Matt Russell is Resilient Agriculture Coordinator at Drake University's Agricultural Law Center, as well as a farmer in Marion County. This commentary first appeared in The Conversation. -promoted by desmoinesdem
President Donald Trump’s decision to withdraw from the Paris Agreement fails farmers, one of the major constituencies that helped him win the White House. Arguably, U.S. farmers are the most capable of developing systems to both reduce and remove greenhouse gas emissions. But the Trump administration is ignoring our nation’s farmers as a strategic national asset in the global fight against climate change.
For nearly a century, U.S. agriculture has been the uncontested leader in agricultural innovation. Farmers have had three important sources of support that helped them create the green revolution, which allowed production to keep up with global population growth. These include public research and education from land grant universities; private industry; and public policy, especially the federal farm bill but also state-level policies.
While there are still production challenges, the bigger challenges facing humanity are not increasing yields but maintaining productivity in the face of an increasingly hostile climate and a need to stabilize the climate before it deteriorates further.
Farmers all over the world must innovate to develop environmental services focused on greenhouse gas emissions and sinks. Unfortunately, the general attitude of U.S. farmers prevents them from embracing this new and emerging challenge. Many of them share President Trump’s skepticism about climate change.
Trump’s decision to leave the Paris Agreement is focused on energy policy and doesn’t consider American farmers. Yet agriculture is emerging as one of the most promising players in addressing climate change by sequestering carbon from the atmosphere in the soil. One can argue China, Europe, Australia and possibly even Brazil will start investing in agricultural innovation similar to the way China and Europe are investing in renewable energy.

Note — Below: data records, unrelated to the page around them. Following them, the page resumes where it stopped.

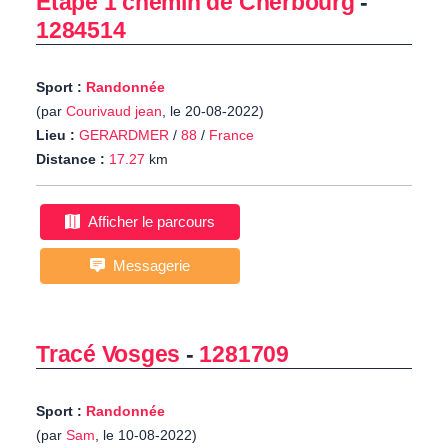
Etape 1 chemin de Cherbourg
-
1284514
Sport :
Randonnée
(par
Courivaud jean
, le 20-08-2022)
Lieu :
GERARDMER
/
88
/
France
Distance :
17.27
km
Afficher le parcours
Messagerie
Tracé Vosges
-
1281709
Sport :
Randonnée
(par
Sam
, le 10-08-2022)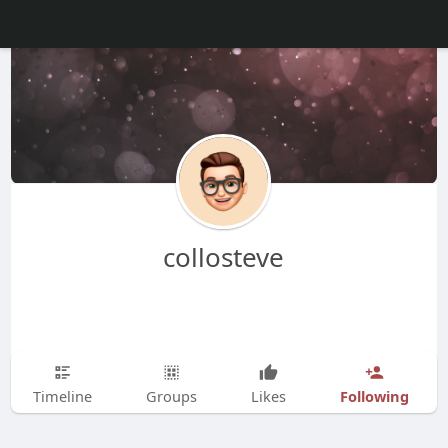
collosteve
Following
Timeline
Groups
Likes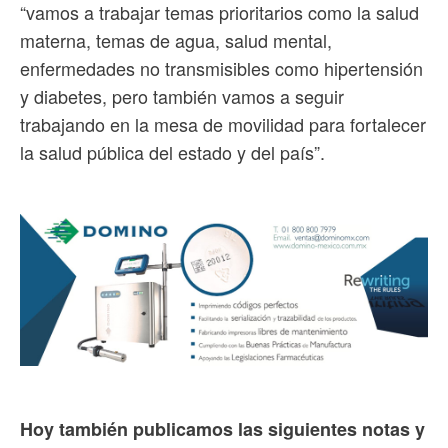
“vamos a trabajar temas prioritarios como la salud
materna, temas de agua, salud mental,
enfermedades no transmisibles como hipertensión
y diabetes, pero también vamos a seguir
trabajando en la mesa de movilidad para fortalecer
la salud pública del estado y del país”.
Hoy también publicamos las siguientes notas y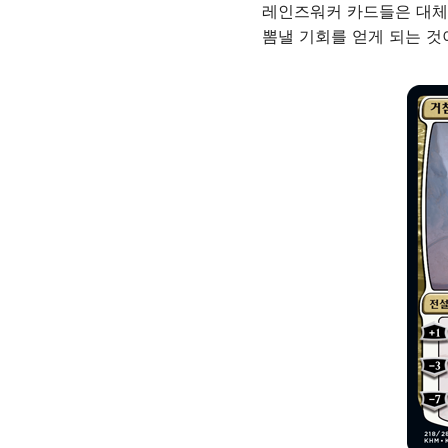
레인즈워커 카드들은 대체 
뽐낼 기회를 얻게 되는 것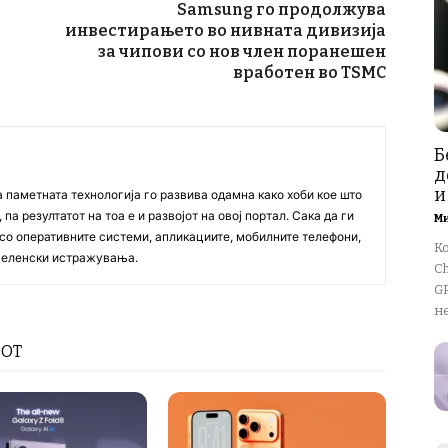
Samsung го продолжува
инвестирањето во нивната дивизија
за чипови со нов член поранешен
вработен во TSMC
Б
д
и
а паметната технологија го развива одамна како хоби кое што
па резултатот на тоа е и развојот на овој портал. Сака да ги
М
со оперативните системи, апликациите, мобилните телефони,
К
вселенски истражувања.
Ch
GP
не
РОТ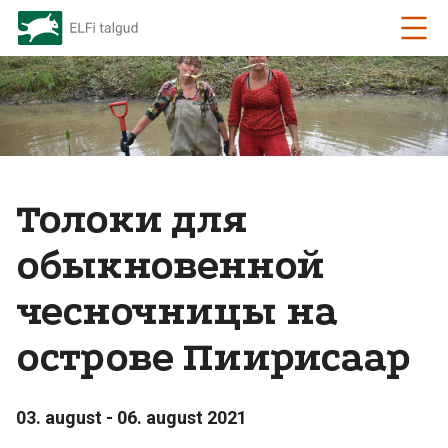
Толоки для
обыкновенной
чесночницы на
острове Пиирисаар
03. august - 06. august 2021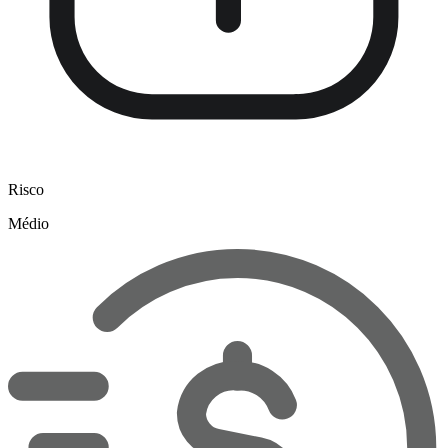
Risco
Médio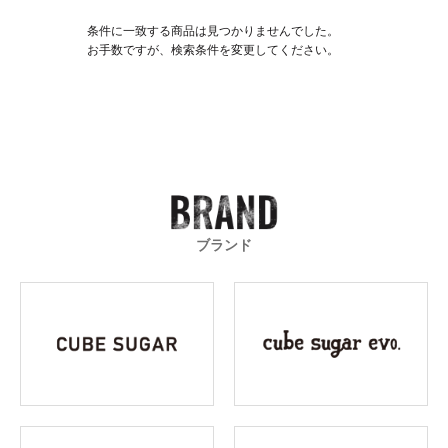
条件に一致する商品は見つかりませんでした。
お手数ですが、検索条件を変更してください。
ブランド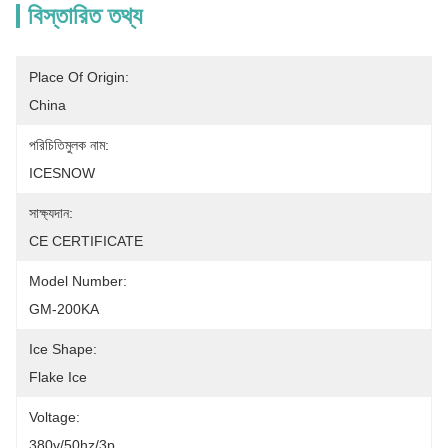
বিস্তারিত তথ্য
Place Of Origin:
China
পরিচিতিমুলক নাম:
ICESNOW
সাক্ষ্যদান:
CE CERTIFICATE
Model Number:
GM-200KA
Ice Shape:
Flake Ice
Voltage:
380v/50hz/3p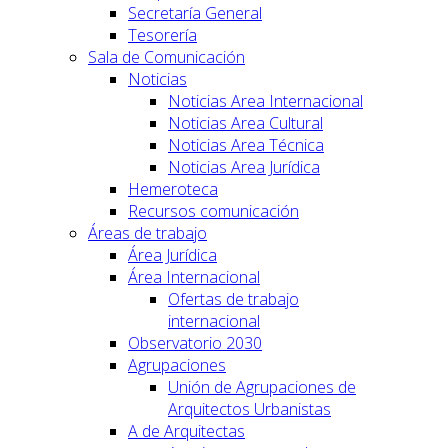
Secretaría General
Tesorería
Sala de Comunicación
Noticias
Noticias Area Internacional
Noticias Area Cultural
Noticias Area Técnica
Noticias Area Jurídica
Hemeroteca
Recursos comunicación
Áreas de trabajo
Área Jurídica
Área Internacional
Ofertas de trabajo
internacional
Observatorio 2030
Agrupaciones
Unión de Agrupaciones de
Arquitectos Urbanistas
A de Arquitectas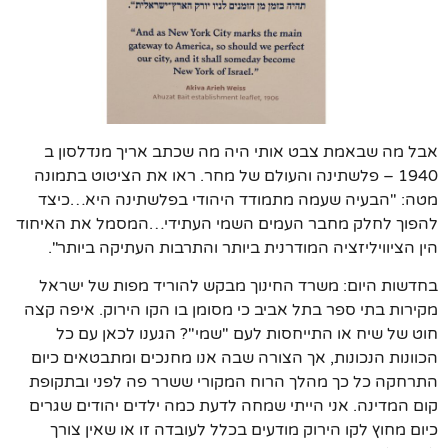
אבל מה שבאמת צבט אותי היה מה שכתב אריך מנדלסון ב
1940 – פלשתינה והעולם של מחר. ראו את הציטוט בתמונה
מטה: "הבעיה שעמה מתמודד היהודי בפלשתינה היא…כיצד
להפוך לחלק מחבר העמים השמי העתידי…המסמל את האיחוד
הין הציוויליזציה המודרנית ביותר והתרבות העתיקה ביותר".
בחדשות היום: משרד החינוך מבקש להוריד מפות של ישראל
מקירות בתי ספר בתל אביב כי מסומן בו הקו הירוק. איפה קצה
חוט של שיח או התייחסות לעם "שמי"? הגענו לכאן עם כל
הכוונות הנכונות, אך הצורה שבה אנו מחנכים ומתבטאים כיום
התרחקה כל כך מהלך הרוח המקורי ששרר פה לפני ובתקופת
קום המדינה. אני הייתי שמחה לדעת כמה ילדים יהודים שגרים
כיום מחוץ לקו הירוק מודעים בכלל לעובדה זו או שאין צורך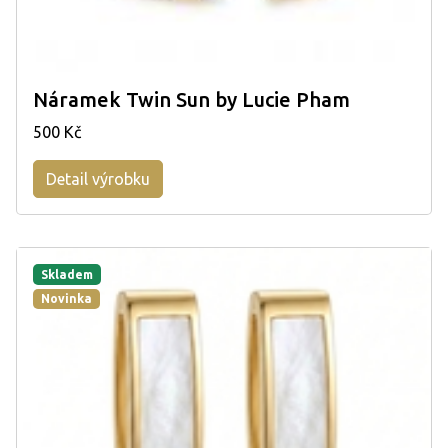
Náramek Twin Sun by Lucie Pham
500 Kč
Detail výrobku
Skladem
Novinka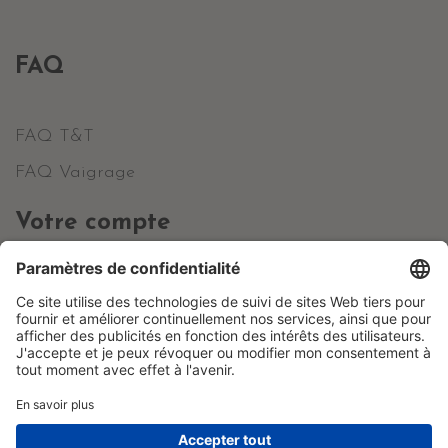
FAQ
FAQ T&T
FAQ Vaigrage
Votre compte
Informations personnelles
Commandes
Avoirs
Adresses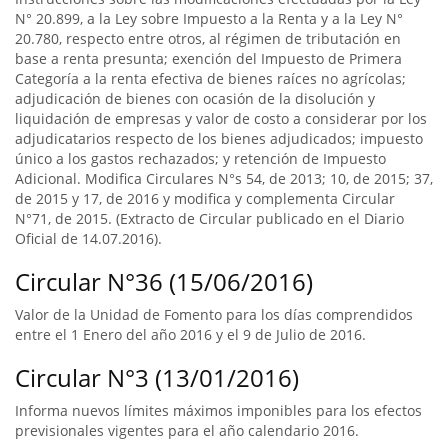
N° 20.899, a la Ley sobre Impuesto a la Renta y a la Ley N°
20.780, respecto entre otros, al régimen de tributación en
base a renta presunta; exención del Impuesto de Primera
Categoría a la renta efectiva de bienes raíces no agrícolas;
adjudicación de bienes con ocasión de la disolución y
liquidación de empresas y valor de costo a considerar por los
adjudicatarios respecto de los bienes adjudicados; impuesto
único a los gastos rechazados; y retención de Impuesto
Adicional. Modifica Circulares N°s 54, de 2013; 10, de 2015; 37,
de 2015 y 17, de 2016 y modifica y complementa Circular
N°71, de 2015. (Extracto de Circular publicado en el Diario
Oficial de 14.07.2016).
Circular N°36 (15/06/2016)
Valor de la Unidad de Fomento para los días comprendidos
entre el 1 Enero del año 2016 y el 9 de Julio de 2016.
Circular N°3 (13/01/2016)
Informa nuevos límites máximos imponibles para los efectos
previsionales vigentes para el año calendario 2016.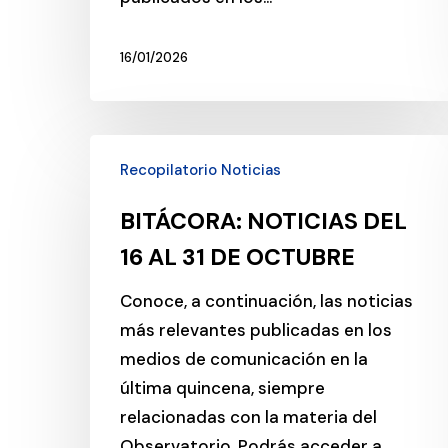
16/01/2026
BITÁCORA:
Recopilatorio Noticias
NOTICIAS
DEL
BITÁCORA: NOTICIAS DEL
16
16 AL 31 DE OCTUBRE
AL
31
Conoce, a continuación, las noticias
DE
más relevantes publicadas en los
OCTUBRE
medios de comunicación en la
última quincena, siempre
relacionadas con la materia del
Observatorio. Podrás acceder a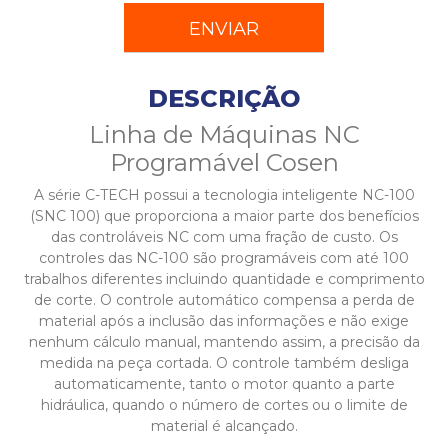
DESCRIÇÃO
Linha de Máquinas NC
Programável Cosen
A série C-TECH possui a tecnologia inteligente NC-100
(SNC 100) que proporciona a maior parte dos benefícios
das controláveis NC com uma fração de custo. Os
controles das NC-100 são programáveis com até 100
trabalhos diferentes incluindo quantidade e comprimento
de corte. O controle automático compensa a perda de
material após a inclusão das informações e não exige
nenhum cálculo manual, mantendo assim, a precisão da
medida na peça cortada. O controle também desliga
automaticamente, tanto o motor quanto a parte
hidráulica, quando o número de cortes ou o limite de
material é alcançado.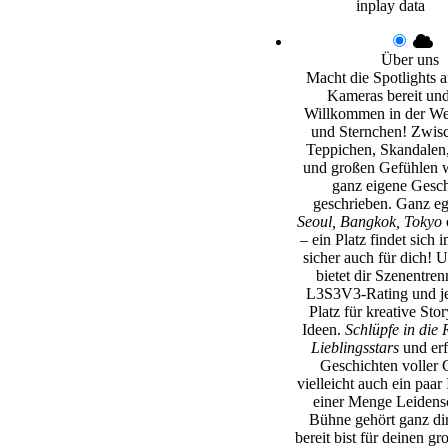
inplay data
Über uns
Macht die Spotlights an
Kameras bereit und
Willkommen in der Wel
und Sternchen! Zwisc
Teppichen, Skandalen,
und großen Gefühlen w
ganz eigene Gesch
geschrieben. Ganz e
Seoul, Bangkok, Tokyo
– ein Platz findet sich 
sicher auch für dich! 
bietet dir Szenentren
L3S3V3-Rating und j
Platz für kreative Sto
Ideen.
Schlüpfe in die 
Lieblingsstars
und erf
Geschichten voller 
vielleicht auch ein paar
einer Menge Leidensc
Bühne gehört ganz di
bereit bist für deinen gr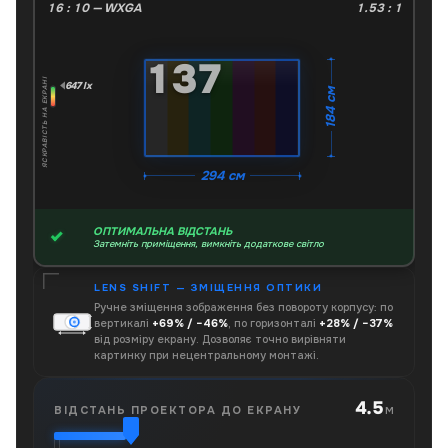
16 : 10 — WXGA
1.53 : 1
"
137
ЯСКРАВІСТЬ НА ЕКРАНІ
647 lx
184 см
294 см
ОПТИМАЛЬНА ВІДСТАНЬ
Затемніть приміщення, вимкніть додаткове світло
LENS SHIFT — ЗМІЩЕННЯ ОПТИКИ
Ручне зміщення зображення без повороту корпусу: по
вертикалі
+69% / −46%
, по горизонталі
+28% / −37%
від розміру екрану. Дозволяє точно вирівняти
картинку при нецентральному монтажі.
4.5
м
ВІДСТАНЬ ПРОЕКТОРА ДО ЕКРАНУ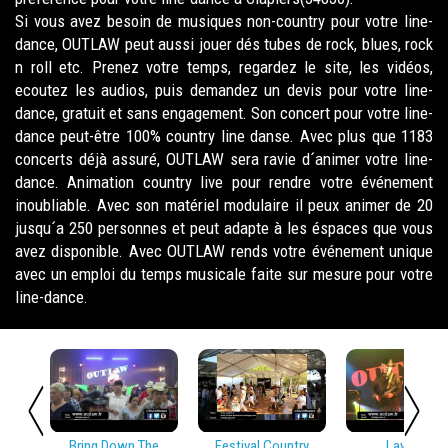
Si vous avez besoin de musiques non-country pour votre line-
dance, OUTLAW peut aussi jouer dés tubes de rock, blues, rock
n roll etc. Prenez votre temps, regardez le site, les vidéos,
ecoutez les audios, puis demandez un devis pour votre line-
dance, gratuit et sans engagement. Son concert pour votre line-
dance peut-être 100% country line danse. Avec plus que 1183
concerts déjà assuré, OUTLAW sera ravie d´animer votre line-
dance. Animation country live pour rendre votre événement
inoubliable. Avec son matériel modulaire il peux animer de 20
jusqu´a 250 personnes et peut adapte à les éspaces que vous
avez disponible. Avec OUTLAW rends votre événement unique
avec un emploi du temps musicale faite sur mesure pour votre
line-dance.
Bring Down The
Festival Country
Lay Low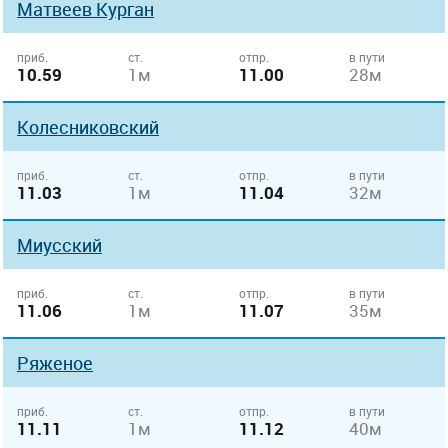
Матвеев Курган
приб.
ст.
отпр.
в пути
10.59
1м
11.00
28м
Колесниковский
приб.
ст.
отпр.
в пути
11.03
1м
11.04
32м
Миусский
приб.
ст.
отпр.
в пути
11.06
1м
11.07
35м
Ряженое
приб.
ст.
отпр.
в пути
11.11
1м
11.12
40м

For the last 100 years, American farmers, their elected officials, industries that serve them and great innovators like George Washington Carver, Henry Wallace and Norman Borlaug have led the world in developing agricultural solutions to big problems. The next big problem is climate change.
American farmers can be at the vanguard of finding agricultural solutions to sequestering carbon. But by abandoning the Paris Agreement, President Trump has shown that he is not going to help American farmers work on these solutions and, thus, reap the benefits. American farmers could still do it, but the president made it much more difficult for them to do so and much more likely that farmers in another part of the world will lead the next agricultural revolution.